Painlevé IV equation, Fredholm Determinant and Double-Scaling Limits

This thesis focuses on the Painlevé IV equation and its relationship with the to double scaling limits in a normal matrix models in a potential with a discrete rotational symmetry. In the first part we study a special solution of the Painlevé IV equation, which is determined by a particular choice of the monodromy data of the associated linear system, and consider the Riemann-Hilbert Problem associated to it. From the Riemann-Hilbert problem we use the theory of integrable operators in order to associate a Fredholm determinant representation, or equivalently a tau-function, to our specific solution. The poles of the Painlevé solution are the zeros of this tau-function. We study numerically the tau-function for real values of the independent variable s and locate its zero on the real line. In the second part of the thesis we introduce the subject of orthogonal polynomials that appear in the study of statistical quantities related to normal matrix models. We chose a potential with a discrete rotational symmetry. A potential of this form has different regimes: pre-critical, critical and post-critical, according to the values of its parameter.

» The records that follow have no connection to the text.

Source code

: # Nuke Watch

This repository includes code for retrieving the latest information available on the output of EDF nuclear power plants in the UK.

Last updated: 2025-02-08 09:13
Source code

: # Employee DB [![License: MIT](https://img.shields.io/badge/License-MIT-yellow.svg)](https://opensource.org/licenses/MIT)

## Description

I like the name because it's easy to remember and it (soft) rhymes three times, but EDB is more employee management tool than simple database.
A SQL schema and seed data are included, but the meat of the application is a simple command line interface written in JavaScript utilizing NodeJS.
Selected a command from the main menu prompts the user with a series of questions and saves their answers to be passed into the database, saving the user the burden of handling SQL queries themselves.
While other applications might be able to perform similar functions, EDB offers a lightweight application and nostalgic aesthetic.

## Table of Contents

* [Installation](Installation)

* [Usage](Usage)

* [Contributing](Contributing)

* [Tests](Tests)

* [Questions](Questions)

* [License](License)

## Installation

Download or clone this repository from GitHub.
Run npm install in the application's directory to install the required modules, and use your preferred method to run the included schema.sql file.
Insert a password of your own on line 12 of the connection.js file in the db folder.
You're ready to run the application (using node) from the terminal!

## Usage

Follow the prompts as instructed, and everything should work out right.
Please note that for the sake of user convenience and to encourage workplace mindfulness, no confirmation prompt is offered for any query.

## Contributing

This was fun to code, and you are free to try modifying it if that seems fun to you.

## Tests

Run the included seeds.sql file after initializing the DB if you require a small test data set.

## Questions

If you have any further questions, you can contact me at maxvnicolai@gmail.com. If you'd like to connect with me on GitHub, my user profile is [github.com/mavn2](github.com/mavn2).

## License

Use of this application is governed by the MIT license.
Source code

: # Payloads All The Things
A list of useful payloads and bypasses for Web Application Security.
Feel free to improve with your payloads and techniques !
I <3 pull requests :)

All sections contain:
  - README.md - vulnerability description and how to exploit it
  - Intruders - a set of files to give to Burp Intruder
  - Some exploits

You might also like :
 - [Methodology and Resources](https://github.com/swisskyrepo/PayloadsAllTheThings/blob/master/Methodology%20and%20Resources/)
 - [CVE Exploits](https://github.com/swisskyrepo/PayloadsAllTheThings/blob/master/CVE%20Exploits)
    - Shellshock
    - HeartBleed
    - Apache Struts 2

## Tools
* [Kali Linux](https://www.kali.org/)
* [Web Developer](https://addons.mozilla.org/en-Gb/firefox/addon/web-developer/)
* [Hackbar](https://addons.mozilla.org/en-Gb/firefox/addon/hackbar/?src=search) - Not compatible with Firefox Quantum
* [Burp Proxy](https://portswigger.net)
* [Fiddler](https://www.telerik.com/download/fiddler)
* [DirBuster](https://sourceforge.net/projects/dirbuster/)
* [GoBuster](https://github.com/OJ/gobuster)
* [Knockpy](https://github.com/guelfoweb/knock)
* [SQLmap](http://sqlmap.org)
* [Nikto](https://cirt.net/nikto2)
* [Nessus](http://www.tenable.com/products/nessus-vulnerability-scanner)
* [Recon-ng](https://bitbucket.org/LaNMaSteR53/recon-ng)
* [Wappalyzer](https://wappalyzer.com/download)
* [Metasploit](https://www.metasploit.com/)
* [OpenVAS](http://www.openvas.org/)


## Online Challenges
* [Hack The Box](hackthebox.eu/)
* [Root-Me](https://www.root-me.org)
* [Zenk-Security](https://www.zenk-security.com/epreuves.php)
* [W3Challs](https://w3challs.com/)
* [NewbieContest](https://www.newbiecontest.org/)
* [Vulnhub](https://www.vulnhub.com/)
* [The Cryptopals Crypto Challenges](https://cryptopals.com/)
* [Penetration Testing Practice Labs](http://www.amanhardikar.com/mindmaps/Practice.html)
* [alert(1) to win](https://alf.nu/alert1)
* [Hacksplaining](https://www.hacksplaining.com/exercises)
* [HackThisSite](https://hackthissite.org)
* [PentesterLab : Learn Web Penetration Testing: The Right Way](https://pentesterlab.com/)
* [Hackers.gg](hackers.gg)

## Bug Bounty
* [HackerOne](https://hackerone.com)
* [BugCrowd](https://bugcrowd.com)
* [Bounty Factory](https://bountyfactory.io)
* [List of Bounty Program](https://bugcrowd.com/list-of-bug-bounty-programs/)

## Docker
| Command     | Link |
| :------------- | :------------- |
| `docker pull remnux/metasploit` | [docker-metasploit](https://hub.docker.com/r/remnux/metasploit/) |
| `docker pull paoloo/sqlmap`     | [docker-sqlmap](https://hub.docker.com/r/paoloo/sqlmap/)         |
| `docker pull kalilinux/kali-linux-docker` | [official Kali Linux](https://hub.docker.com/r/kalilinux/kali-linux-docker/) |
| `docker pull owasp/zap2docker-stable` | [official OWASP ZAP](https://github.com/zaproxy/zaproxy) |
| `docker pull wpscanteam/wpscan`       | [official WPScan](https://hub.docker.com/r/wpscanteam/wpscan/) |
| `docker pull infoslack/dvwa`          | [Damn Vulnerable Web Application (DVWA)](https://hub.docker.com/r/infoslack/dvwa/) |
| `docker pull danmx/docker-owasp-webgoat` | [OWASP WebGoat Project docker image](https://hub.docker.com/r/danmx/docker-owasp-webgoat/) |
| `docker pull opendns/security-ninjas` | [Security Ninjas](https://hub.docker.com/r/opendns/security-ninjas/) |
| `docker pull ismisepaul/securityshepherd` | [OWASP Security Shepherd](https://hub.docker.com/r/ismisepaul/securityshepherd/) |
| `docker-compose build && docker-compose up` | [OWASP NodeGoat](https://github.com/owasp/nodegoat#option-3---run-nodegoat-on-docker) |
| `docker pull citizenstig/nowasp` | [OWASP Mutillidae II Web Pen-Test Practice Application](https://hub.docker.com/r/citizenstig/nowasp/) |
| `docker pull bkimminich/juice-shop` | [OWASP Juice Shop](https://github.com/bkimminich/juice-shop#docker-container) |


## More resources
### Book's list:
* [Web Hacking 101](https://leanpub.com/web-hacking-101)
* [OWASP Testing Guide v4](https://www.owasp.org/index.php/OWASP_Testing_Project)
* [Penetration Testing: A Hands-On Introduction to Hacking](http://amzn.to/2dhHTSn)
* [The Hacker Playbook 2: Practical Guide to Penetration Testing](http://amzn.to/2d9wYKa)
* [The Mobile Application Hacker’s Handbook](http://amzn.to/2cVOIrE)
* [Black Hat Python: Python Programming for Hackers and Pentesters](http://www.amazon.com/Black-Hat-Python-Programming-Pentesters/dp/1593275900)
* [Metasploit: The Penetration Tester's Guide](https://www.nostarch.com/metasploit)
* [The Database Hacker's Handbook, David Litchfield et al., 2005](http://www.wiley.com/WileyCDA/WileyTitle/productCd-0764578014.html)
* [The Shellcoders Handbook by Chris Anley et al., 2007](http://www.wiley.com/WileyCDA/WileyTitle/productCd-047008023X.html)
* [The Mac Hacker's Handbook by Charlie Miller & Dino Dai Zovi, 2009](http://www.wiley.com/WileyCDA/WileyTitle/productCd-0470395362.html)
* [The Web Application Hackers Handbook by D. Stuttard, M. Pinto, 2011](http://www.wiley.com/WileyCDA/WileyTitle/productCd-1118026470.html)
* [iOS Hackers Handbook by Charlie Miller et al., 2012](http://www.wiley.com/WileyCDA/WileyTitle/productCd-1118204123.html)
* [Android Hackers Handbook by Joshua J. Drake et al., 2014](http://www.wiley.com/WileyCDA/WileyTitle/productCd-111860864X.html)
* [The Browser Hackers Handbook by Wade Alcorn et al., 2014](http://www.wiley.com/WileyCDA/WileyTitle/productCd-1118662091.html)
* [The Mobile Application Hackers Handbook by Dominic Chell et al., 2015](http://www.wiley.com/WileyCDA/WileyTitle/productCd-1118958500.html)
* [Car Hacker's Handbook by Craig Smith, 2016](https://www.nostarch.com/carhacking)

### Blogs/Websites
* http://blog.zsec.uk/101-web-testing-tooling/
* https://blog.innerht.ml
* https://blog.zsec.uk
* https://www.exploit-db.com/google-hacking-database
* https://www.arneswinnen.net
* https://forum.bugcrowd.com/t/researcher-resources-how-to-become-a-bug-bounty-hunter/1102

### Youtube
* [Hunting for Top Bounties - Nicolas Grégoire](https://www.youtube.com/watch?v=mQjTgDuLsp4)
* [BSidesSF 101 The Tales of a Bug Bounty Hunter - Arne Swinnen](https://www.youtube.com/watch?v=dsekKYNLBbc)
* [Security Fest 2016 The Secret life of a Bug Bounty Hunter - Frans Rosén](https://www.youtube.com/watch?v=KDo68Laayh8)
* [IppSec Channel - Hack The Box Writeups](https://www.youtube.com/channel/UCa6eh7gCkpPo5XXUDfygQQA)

Such regimes describe the transition of the support of the limiting distribution of the eigenvalues of the normal matrix model from a connected domain to a domain with several connected components. We are interested in considering the critical case. Our purpose is to consider the orthogonal polynomials associated with this Matrix Model and study their asymptotic behaviour. We achieve this goal by transforming the orthogonality relations on the complex plane to a Riemann-Hilbert Problem on a contour. By following the general method of nonlinear steepest descent of Deift-Zhou we are able to perform the asymptotic analysis of the orthogonal polynomials as the degree of the polynomials goes to infinity. As a consequence of this procedure, we will find that the Riemann-Hilbert Problem obtained after some transformations is the same as the one that we had obtained for our special solution to Painlevé IV equation. We will then fulfill our goal of finding the asymptotic behaviour of the orthogonal polynomials in every region of the complex plane.